WHAT NEEDS TO BE DONE: Copy out each line of the data holding "False".

INFORMATION PROVIDED:

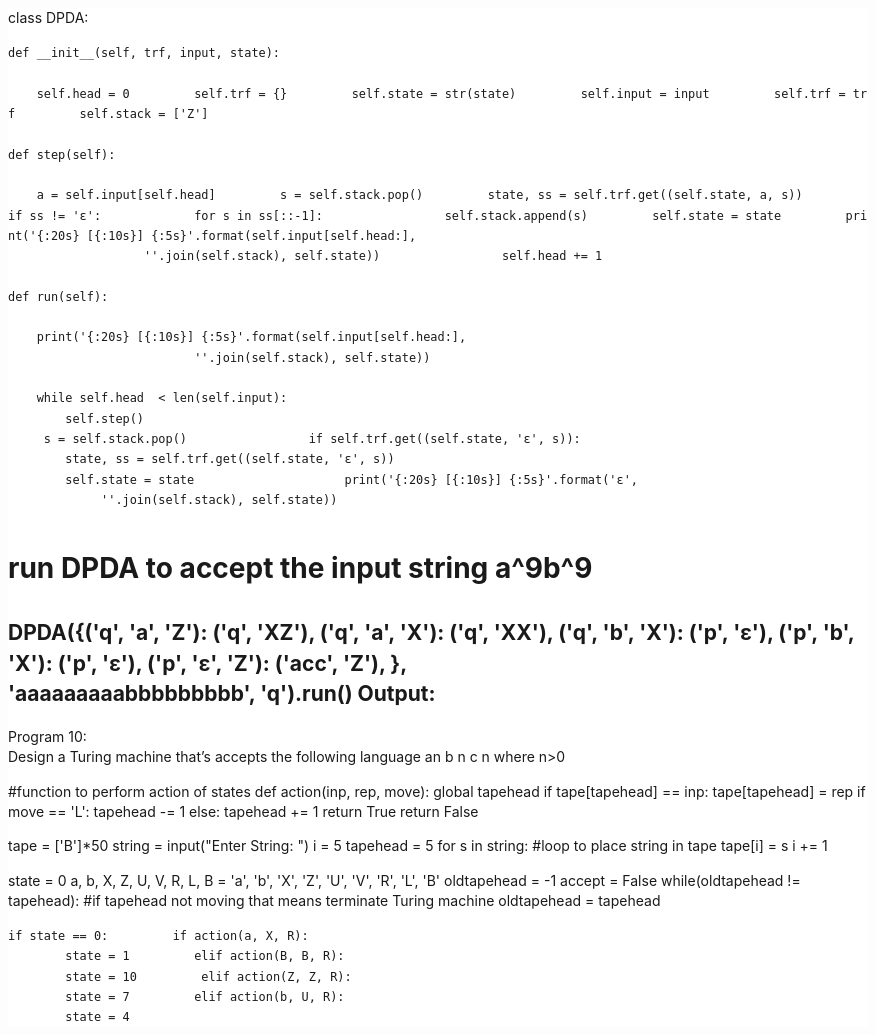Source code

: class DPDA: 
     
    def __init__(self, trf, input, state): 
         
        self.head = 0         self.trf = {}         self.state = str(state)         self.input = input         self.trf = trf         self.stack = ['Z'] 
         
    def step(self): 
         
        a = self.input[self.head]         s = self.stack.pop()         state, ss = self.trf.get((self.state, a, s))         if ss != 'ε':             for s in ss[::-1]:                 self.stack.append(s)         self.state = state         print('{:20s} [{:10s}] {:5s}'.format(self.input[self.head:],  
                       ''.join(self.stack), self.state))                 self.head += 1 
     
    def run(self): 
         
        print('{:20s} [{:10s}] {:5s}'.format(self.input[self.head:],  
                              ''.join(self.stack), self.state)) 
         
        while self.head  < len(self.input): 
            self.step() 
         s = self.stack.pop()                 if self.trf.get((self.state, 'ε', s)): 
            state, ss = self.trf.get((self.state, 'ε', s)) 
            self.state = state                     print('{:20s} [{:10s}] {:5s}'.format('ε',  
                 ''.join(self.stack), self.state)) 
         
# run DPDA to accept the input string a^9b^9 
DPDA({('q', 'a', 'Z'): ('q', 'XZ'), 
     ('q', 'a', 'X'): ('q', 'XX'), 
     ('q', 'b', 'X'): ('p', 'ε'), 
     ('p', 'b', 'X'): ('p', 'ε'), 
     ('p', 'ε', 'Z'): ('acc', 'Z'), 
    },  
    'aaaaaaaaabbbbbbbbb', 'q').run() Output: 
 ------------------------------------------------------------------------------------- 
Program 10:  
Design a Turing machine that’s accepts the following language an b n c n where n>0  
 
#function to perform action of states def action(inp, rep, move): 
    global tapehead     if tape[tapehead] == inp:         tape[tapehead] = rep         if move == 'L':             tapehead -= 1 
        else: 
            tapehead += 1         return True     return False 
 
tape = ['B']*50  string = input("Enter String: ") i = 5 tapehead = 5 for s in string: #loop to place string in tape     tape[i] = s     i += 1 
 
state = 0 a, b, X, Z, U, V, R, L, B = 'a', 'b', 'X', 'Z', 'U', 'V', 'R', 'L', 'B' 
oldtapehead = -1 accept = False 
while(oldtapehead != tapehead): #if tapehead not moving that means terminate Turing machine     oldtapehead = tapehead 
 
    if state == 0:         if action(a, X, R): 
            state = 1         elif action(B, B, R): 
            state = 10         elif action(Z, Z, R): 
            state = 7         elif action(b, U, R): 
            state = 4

* * *

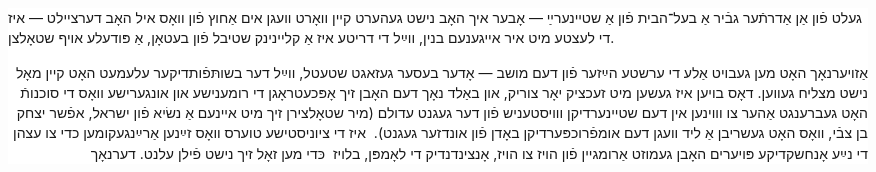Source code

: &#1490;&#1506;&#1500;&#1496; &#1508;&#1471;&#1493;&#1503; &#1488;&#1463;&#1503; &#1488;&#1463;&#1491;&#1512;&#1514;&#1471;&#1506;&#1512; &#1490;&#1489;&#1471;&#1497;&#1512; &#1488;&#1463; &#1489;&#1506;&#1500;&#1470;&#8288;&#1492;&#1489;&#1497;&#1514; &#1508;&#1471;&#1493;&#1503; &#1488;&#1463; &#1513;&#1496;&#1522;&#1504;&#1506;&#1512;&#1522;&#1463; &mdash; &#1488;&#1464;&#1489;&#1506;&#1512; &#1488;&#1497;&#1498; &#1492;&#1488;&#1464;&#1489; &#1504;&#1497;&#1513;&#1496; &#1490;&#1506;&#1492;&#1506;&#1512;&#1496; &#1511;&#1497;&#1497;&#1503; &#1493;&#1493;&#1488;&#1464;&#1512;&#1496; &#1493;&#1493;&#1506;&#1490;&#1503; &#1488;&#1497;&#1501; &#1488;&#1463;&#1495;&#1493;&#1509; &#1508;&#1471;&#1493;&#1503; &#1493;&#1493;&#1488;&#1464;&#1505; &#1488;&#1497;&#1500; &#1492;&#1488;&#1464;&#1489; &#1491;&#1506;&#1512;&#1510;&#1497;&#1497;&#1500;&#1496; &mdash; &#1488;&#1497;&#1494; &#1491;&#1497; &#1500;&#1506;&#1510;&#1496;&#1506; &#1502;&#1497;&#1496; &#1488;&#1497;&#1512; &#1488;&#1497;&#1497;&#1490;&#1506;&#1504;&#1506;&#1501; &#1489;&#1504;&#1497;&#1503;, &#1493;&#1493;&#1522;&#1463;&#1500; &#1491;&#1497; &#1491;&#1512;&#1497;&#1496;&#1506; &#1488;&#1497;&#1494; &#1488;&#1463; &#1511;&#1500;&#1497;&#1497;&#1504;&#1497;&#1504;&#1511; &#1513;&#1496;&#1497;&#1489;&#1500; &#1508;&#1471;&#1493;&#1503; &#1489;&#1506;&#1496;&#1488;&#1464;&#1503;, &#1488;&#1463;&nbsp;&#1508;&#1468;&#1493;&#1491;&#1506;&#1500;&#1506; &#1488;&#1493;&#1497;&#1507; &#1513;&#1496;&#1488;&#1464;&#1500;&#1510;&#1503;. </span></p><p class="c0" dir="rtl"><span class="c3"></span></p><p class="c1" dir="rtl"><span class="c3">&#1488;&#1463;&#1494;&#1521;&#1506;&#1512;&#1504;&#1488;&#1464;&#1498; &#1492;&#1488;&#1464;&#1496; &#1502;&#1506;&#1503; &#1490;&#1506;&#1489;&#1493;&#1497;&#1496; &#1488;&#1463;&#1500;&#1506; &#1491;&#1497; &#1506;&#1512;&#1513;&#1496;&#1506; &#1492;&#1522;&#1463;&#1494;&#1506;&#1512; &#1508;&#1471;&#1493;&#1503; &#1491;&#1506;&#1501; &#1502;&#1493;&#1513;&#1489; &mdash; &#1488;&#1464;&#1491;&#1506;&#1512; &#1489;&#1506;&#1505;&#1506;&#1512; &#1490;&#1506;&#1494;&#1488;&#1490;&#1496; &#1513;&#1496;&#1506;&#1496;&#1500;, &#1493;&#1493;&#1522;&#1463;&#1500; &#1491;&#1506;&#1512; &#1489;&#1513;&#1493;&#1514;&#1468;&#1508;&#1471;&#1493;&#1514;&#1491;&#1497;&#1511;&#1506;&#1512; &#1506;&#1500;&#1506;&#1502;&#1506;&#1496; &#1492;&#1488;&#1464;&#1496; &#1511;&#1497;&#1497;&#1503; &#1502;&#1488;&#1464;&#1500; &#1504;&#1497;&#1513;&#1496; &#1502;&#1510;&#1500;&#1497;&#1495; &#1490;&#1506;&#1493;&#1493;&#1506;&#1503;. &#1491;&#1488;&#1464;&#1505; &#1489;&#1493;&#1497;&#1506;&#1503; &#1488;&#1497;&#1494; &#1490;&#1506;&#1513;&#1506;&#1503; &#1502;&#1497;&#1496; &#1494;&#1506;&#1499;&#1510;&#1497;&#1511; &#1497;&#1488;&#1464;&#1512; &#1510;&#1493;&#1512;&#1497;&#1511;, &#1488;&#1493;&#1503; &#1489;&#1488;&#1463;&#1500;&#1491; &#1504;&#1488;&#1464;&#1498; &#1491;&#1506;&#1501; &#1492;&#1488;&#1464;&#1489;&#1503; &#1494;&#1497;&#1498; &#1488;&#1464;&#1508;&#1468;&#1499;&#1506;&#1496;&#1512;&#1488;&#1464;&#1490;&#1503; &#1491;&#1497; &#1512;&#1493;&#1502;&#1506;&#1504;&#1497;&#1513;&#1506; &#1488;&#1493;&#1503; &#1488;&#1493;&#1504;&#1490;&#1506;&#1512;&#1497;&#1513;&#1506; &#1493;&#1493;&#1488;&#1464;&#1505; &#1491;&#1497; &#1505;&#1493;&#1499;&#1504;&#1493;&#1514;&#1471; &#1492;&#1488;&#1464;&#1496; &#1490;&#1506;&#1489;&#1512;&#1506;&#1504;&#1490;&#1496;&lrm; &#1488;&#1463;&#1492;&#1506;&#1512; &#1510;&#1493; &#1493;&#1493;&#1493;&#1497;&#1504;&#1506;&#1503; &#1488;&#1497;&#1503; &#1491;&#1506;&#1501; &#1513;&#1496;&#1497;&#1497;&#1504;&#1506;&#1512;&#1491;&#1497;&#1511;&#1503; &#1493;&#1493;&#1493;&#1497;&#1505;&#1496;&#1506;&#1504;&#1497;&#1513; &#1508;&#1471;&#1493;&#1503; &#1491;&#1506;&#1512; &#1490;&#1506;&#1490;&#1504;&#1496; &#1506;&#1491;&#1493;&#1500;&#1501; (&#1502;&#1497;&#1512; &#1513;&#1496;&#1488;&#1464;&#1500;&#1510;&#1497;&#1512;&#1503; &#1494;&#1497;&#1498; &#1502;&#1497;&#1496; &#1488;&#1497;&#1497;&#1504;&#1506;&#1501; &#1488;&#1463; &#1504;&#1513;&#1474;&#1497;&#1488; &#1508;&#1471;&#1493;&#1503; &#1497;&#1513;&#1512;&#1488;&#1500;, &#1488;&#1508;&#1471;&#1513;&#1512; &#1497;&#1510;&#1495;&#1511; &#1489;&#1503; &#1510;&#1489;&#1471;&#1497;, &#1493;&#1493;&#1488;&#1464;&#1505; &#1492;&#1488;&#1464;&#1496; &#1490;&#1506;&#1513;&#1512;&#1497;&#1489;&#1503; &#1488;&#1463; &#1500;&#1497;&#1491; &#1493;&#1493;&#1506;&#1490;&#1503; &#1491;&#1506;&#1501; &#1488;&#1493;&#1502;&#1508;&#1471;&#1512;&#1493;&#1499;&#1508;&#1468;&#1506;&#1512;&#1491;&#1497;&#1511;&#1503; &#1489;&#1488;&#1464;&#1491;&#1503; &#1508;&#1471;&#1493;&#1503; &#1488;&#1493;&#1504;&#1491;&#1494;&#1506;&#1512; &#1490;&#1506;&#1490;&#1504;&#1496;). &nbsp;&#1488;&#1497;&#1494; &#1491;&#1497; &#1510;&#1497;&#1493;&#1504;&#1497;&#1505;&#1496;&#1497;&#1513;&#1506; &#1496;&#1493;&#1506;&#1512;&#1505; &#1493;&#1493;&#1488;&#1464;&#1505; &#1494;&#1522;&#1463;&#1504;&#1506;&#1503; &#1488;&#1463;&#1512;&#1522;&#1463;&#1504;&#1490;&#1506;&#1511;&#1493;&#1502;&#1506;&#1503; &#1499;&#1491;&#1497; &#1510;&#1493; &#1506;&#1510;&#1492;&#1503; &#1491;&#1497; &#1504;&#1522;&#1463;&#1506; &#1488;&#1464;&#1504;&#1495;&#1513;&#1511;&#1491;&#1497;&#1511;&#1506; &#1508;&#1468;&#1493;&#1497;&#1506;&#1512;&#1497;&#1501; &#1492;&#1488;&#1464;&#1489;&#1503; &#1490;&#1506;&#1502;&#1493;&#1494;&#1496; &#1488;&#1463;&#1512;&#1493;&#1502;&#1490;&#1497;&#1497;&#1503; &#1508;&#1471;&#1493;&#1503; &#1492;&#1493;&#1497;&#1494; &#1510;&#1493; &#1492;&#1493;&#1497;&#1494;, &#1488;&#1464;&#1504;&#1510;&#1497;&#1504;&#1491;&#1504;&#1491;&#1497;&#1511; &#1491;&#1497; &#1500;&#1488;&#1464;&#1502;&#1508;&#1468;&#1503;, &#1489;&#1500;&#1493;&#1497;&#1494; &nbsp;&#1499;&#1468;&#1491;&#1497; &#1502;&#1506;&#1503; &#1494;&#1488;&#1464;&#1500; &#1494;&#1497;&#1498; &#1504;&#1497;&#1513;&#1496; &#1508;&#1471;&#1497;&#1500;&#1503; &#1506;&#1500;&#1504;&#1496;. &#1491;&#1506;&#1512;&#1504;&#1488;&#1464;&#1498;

RESPONSE:
            tapehead += 1         return True     return False 
oldtapehead = -1 accept = False 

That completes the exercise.